## Problems to solve
(A) Name every form in which the article on meeting minutes says minutes can be maintained.
(B) Duplicate the article on meeting minutes between "Minutes are the" and "related Committees meeting.", inclusive, keeping every word and mark unchanged.
(C) For each statement, say yes or no depending on whether the article on meeting minutes agrees, and quote the words that decide it. (i) Minutes must be signed by the chairman. (ii) Board meeting minutes and committee meeting minutes may be kept in the same book. (iii) The guidelines for preparing minutes were prescribed by the registrar of companies.

## Excerpted text
Maintaining Minutes of the Meetings In India

October 17, 2017 | Author: | Posted in Business

Minutes are the protocols or the written records of the meeting or the hearing. It basically describes the happening of the meeting. It is mandatory for all the companies registered under the Companies Act 2013 or the companies Act 1996 to file the minutes of every board meeting and committee meeting conducted with the registrar of companies.

The minutes shall be prepared in the prescribed manner and shall be signed by the chairman. Certain guidelines have been prescribed by the ministry of corporate affairs regarding the manner in which minutes of the meetings shall be prepared. These prescribed guidelines are as followed-

  1. A book shall be prepared for recording the minutes. Further separate books shall be prepared for the Board meetings and related Committees meeting.
  2. Minutes can be maintained in either electronic or physical form with Timestamp
  3. Minutes can be maintained in loose-leaf form. However, they must be bounded regularly.

## Collected material
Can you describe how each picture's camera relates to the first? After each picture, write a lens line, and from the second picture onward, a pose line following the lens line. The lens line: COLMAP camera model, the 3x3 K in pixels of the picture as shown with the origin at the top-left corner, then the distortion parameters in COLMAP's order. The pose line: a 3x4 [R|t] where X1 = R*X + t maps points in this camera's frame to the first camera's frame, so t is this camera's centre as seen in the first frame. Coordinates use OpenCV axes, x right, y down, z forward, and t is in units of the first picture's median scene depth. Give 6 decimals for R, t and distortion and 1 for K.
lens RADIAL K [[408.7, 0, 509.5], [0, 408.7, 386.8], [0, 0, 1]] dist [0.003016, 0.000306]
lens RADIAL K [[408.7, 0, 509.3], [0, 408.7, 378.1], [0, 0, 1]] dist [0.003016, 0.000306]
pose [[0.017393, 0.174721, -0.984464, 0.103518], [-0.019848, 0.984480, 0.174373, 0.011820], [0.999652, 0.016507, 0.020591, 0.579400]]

## Responses for each task
(A) Electronic form, physical form, loose-leaf form

(B)
Minutes are the protocols or the written records of the meeting or the hearing. It basically describes the happening of the meeting. It is mandatory for all the companies registered under the Companies Act 2013 or the companies Act 1996 to file the minutes of every board meeting and committee meeting conducted with the registrar of companies.

The minutes shall be prepared in the prescribed manner and shall be signed by the chairman. Certain guidelines have been prescribed by the ministry of corporate affairs regarding the manner in which minutes of the meetings shall be prepared. These prescribed guidelines are as followed-

  1. A book shall be prepared for recording the minutes. Further separate books shall be prepared for the Board meetings and related Committees meeting.

(C)
(i) Yes: "shall be signed by the chairman"
(ii) No: "Further separate books shall be prepared for the Board meetings and related Committees meeting."
(iii) No: "Certain guidelines have been prescribed by the ministry of corporate affairs"